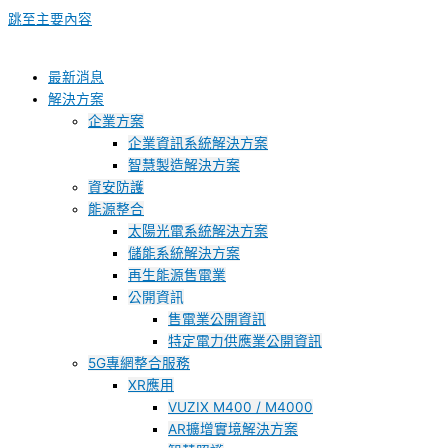
跳至主要內容
最新消息
解決方案
企業方案
企業資訊系統解決方案
智慧製造解決方案
資安防護
能源整合
太陽光電系統解決方案
儲能系統解決方案
再生能源售電業
公開資訊
售電業公開資訊
特定電力供應業公開資訊
5G專網整合服務
XR應用
VUZIX M400 / M4000
AR擴增實境解決方案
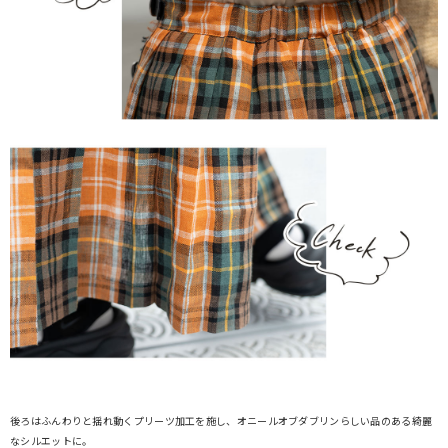
後ろはふんわりと揺れ動くプリーツ加工を施し、オニールオブダブリンらしい品のある綺麗
なシルエットに。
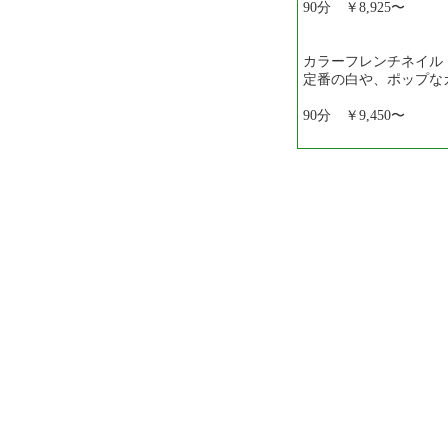
90分 ￥8,925〜
カラーフレンチネイル
定番の白や、ポップ
90分 ￥9,450〜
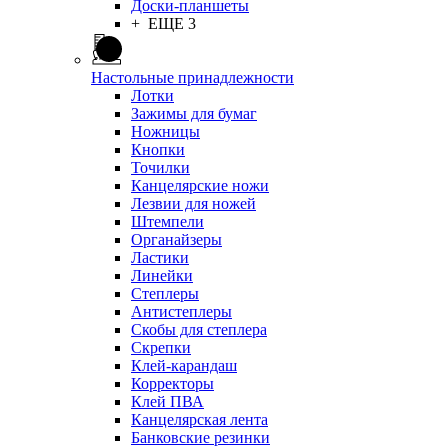
Доски-планшеты
+ ЕЩЕ 3
Настольные принадлежности
Лотки
Зажимы для бумаг
Ножницы
Кнопки
Точилки
Канцелярские ножи
Лезвии для ножей
Штемпели
Органайзеры
Ластики
Линейки
Степлеры
Антистеплеры
Скобы для степлера
Скрепки
Клей-карандаш
Корректоры
Клей ПВА
Канцелярская лента
Банковские резинки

What you will do:
Print every line above exactly as given, but not the pictures.

Result for this task:
跳至主要內容
最新消息
解決方案
企業方案
企業資訊系統解決方案
智慧製造解決方案
資安防護
能源整合
太陽光電系統解決方案
儲能系統解決方案
再生能源售電業
公開資訊
售電業公開資訊
特定電力供應業公開資訊
5G專網整合服務
XR應用
VUZIX M400 / M4000
AR擴增實境解決方案
後ろはふんわりと揺れ動くプリーツ加工を施し、オニールオブダブリンらしい品のある綺麗
なシルエットに。
90分 ￥8,925〜
カラーフレンチネイル
定番の白や、ポップ
90分 ￥9,450〜
Доски-планшеты
+ ЕЩЕ 3
Настольные принадлежности
Лотки
Зажимы для бумаг
Ножницы
Кнопки
Точилки
Канцелярские ножи
Лезвии для ножей
Штемпели
Органайзеры
Ластики
Линейки
Степлеры
Антистеплеры
Скобы для степлера
Скрепки
Клей-карандаш
Корректоры
Клей ПВА
Канцелярская лента
Банковские резинки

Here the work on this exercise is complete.